Input data section start

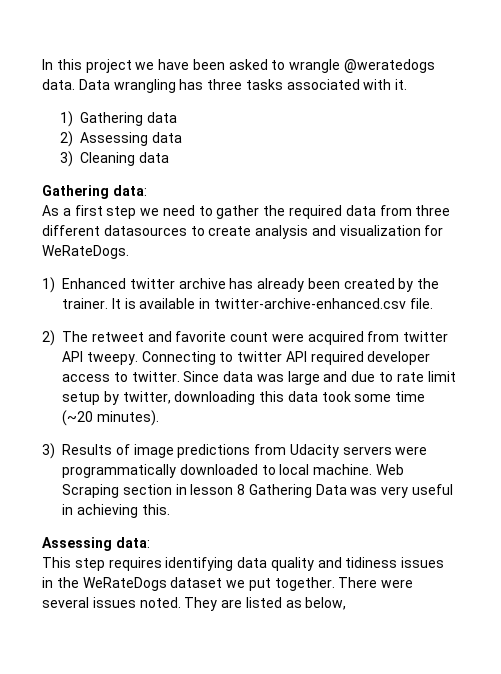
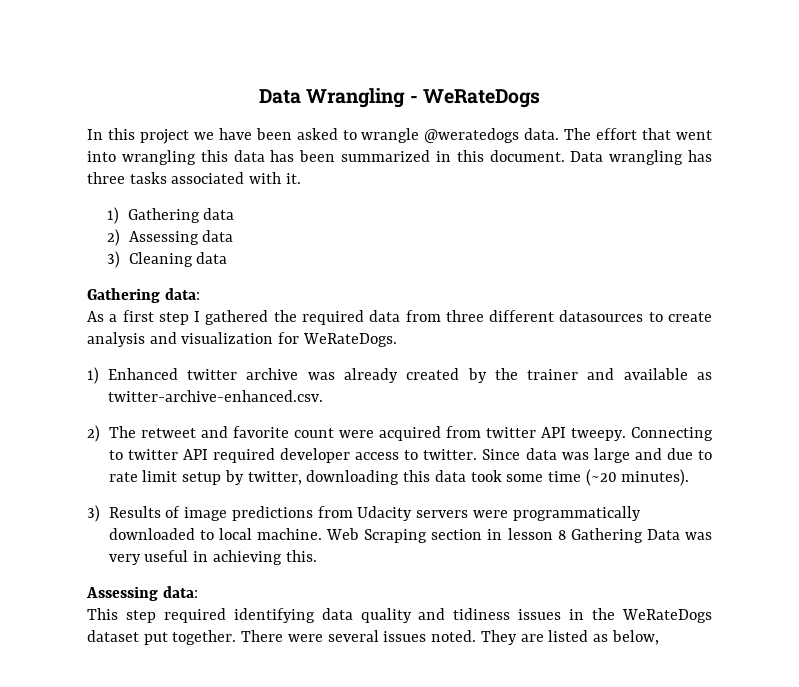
(42, 64) none -> [259,88,540,108] Data Wrangling - WeRateDogs //
(75, 84) none -> [564,128,713,140] [87,150,565,165] The effort that went into wrangling this data has been summarized in this document.
[140,205,260,219] we need to gather -> [194,310,269,325] I gathered
[229,278,440,292] [62,298,433,309] has already been created by the trainer. It is available in twitter-archive-enhanced.csv file. -> [307,368,712,383] [107,390,323,402] was already created by the trainer and available as twitter-archive-enhanced.csv.
[108,557,162,571] requires -> [163,608,226,623] required
[226,580,246,588] we -> (139, 636) none

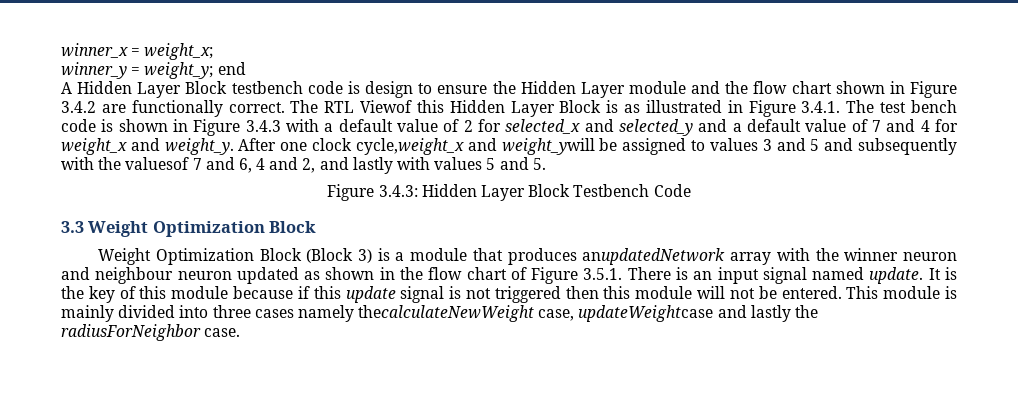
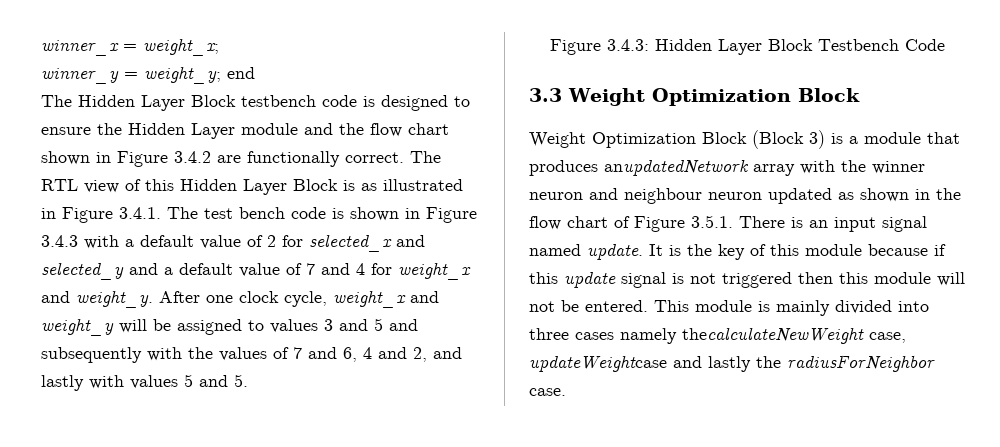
[61,82,72,94] A -> [41,95,72,107] The
[365,81,414,98] design -> [381,95,448,111] designed
[360,100,413,113] Viewof -> [84,179,141,193] view of
[355,138,595,155] cycle,weight_x and weight_ywill -> [284,290,439,308] [41,318,147,336] cycle, weight_x and weight_y will
[125,157,190,170] valuesof -> [219,347,289,361] values of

Input data section end

_What you have to do:_
The lines from the one containing "[108,557,162,571] requires ->" up to and including the last line of the material above are to be given again exactly; any pictures are dropped.

_Response to the task:_
[108,557,162,571] requires -> [163,608,226,623] required
[226,580,246,588] we -> (139, 636) none

[61,82,72,94] A -> [41,95,72,107] The
[365,81,414,98] design -> [381,95,448,111] designed
[360,100,413,113] Viewof -> [84,179,141,193] view of
[355,138,595,155] cycle,weight_x and weight_ywill -> [284,290,439,308] [41,318,147,336] cycle, weight_x and weight_y will
[125,157,190,170] valuesof -> [219,347,289,361] values of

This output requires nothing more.